■ **Assigned task**
Search the data for lines holding the word "TRIANGLE". State how many there are, and nothing else.

■ **Dataset entries**
[Start of section]
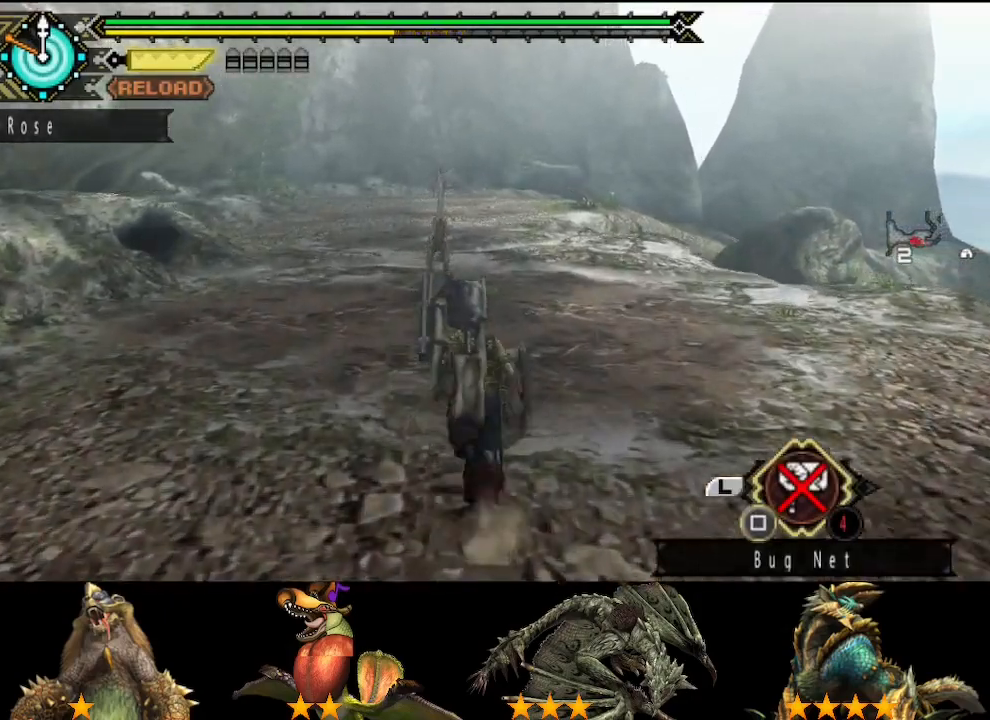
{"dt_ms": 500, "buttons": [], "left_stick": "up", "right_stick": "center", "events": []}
[End of section]
[Start of section]
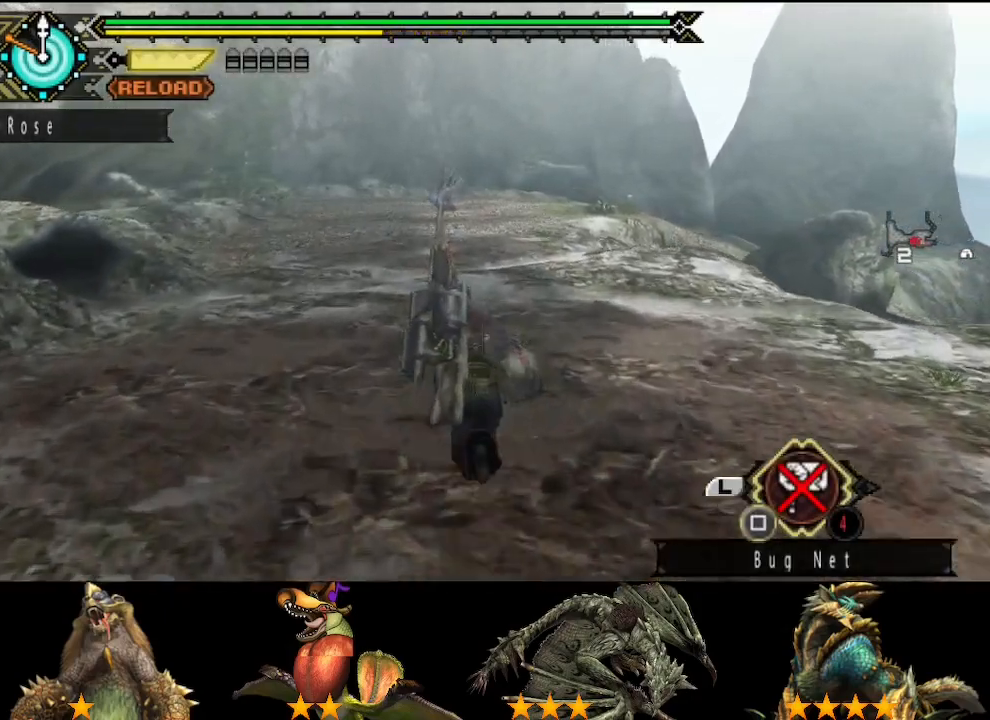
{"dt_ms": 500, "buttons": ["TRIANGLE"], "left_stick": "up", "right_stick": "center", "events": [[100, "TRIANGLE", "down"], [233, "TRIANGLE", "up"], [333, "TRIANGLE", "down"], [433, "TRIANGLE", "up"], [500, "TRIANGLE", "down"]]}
[End of section]
[Start of section]
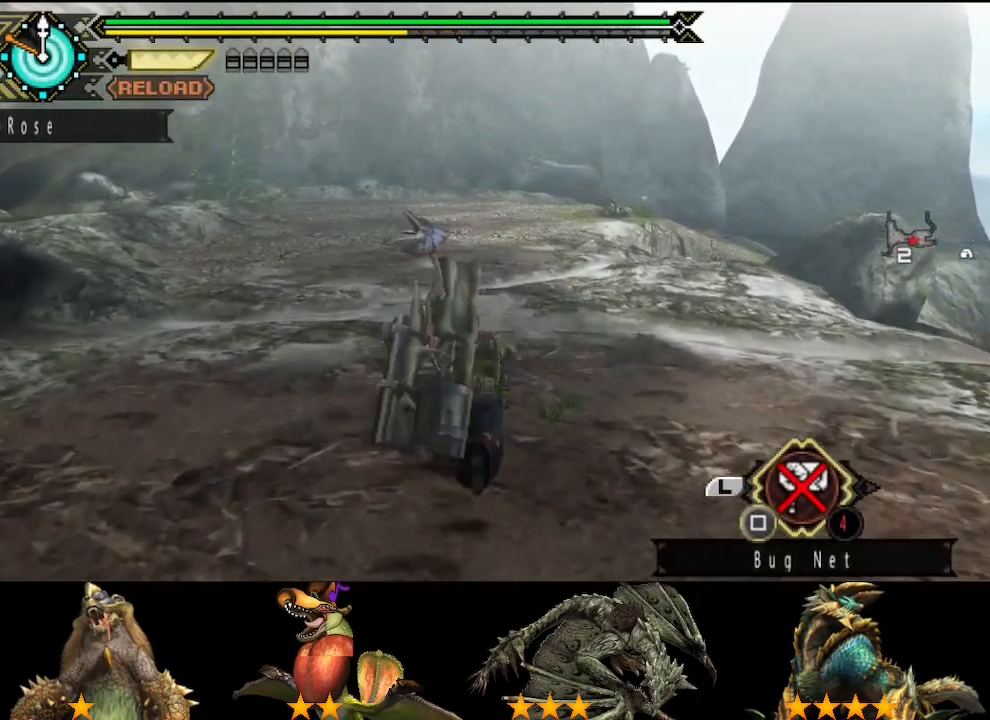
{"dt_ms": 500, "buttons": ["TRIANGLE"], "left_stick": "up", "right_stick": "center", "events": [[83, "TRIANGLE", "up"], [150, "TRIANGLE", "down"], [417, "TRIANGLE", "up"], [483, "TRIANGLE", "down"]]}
[End of section]
■ **Completed exercise**
2